SUPPLIED DATA >>
....................

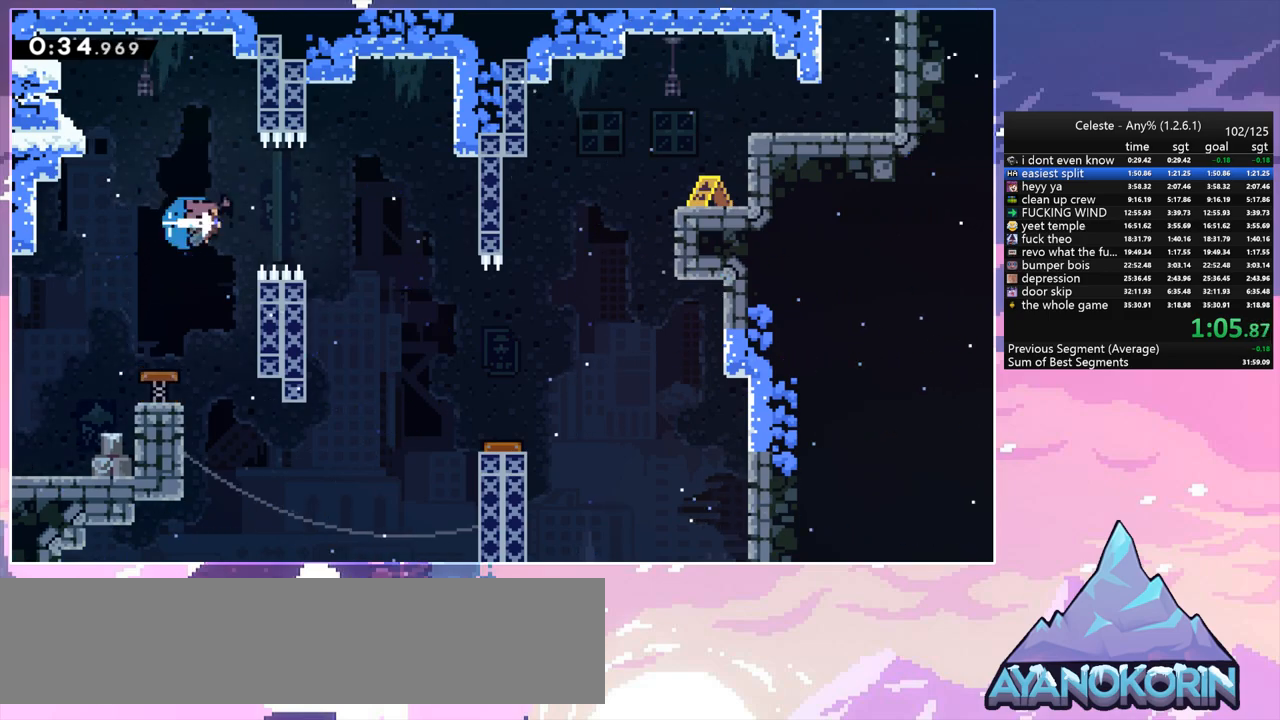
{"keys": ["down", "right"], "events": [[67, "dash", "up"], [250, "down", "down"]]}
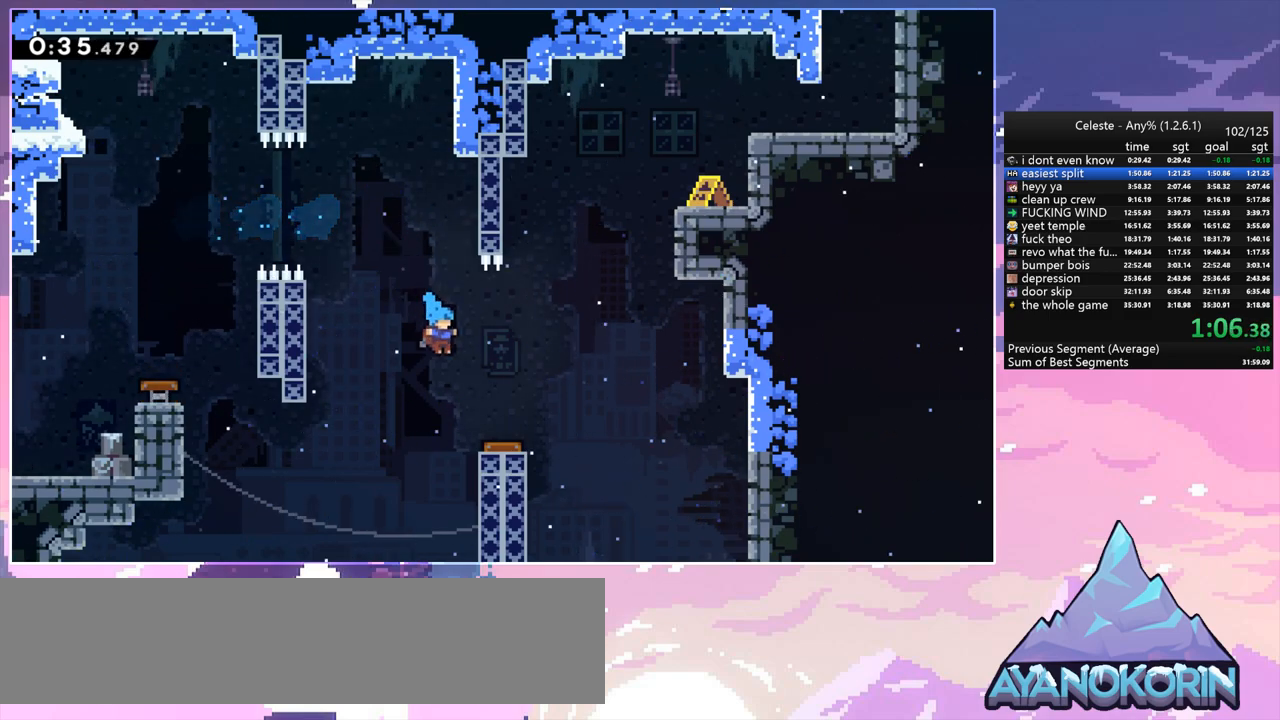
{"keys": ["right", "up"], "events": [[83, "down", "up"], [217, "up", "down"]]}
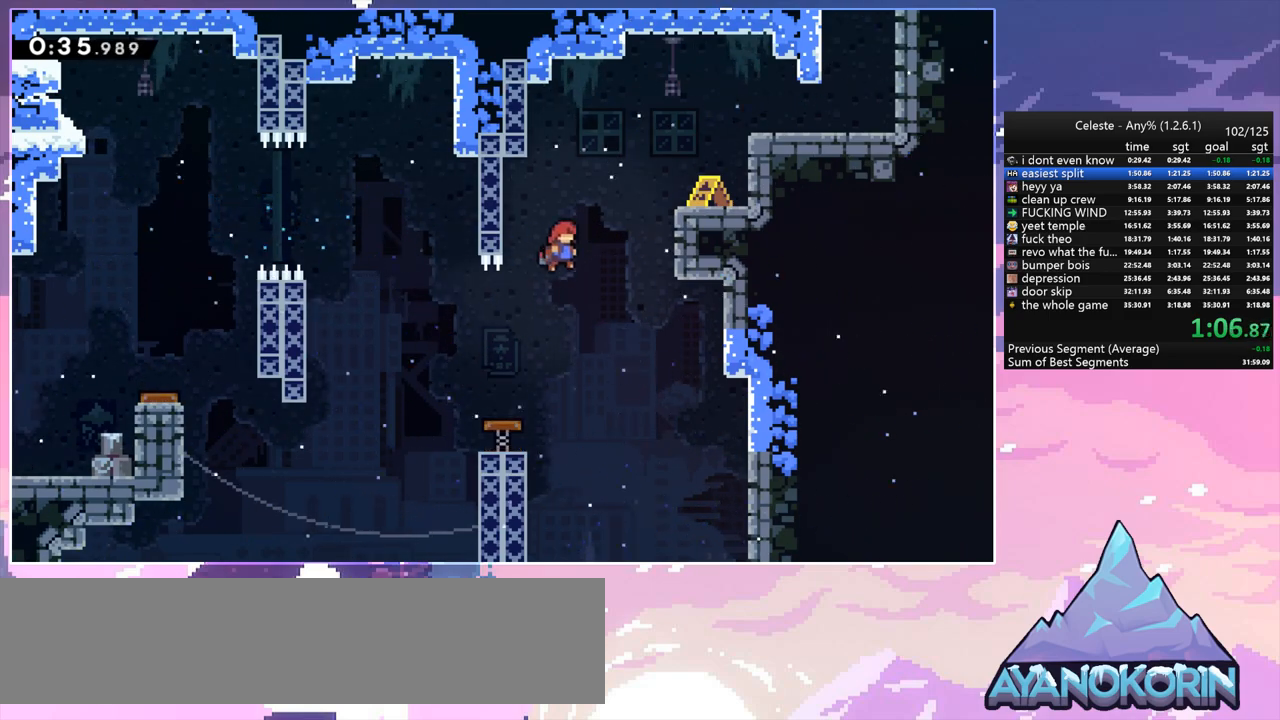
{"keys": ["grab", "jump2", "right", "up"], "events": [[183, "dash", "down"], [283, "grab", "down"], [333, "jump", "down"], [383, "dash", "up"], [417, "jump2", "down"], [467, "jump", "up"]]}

....................

TASK ITEM >>
All of the material above is to be retyped exactly, with no pictures included.

TASK OUTPUT >>
{"keys": ["down", "right"], "events": [[67, "dash", "up"], [250, "down", "down"]]}
{"keys": ["right", "up"], "events": [[83, "down", "up"], [217, "up", "down"]]}
{"keys": ["grab", "jump2", "right", "up"], "events": [[183, "dash", "down"], [283, "grab", "down"], [333, "jump", "down"], [383, "dash", "up"], [417, "jump2", "down"], [467, "jump", "up"]]}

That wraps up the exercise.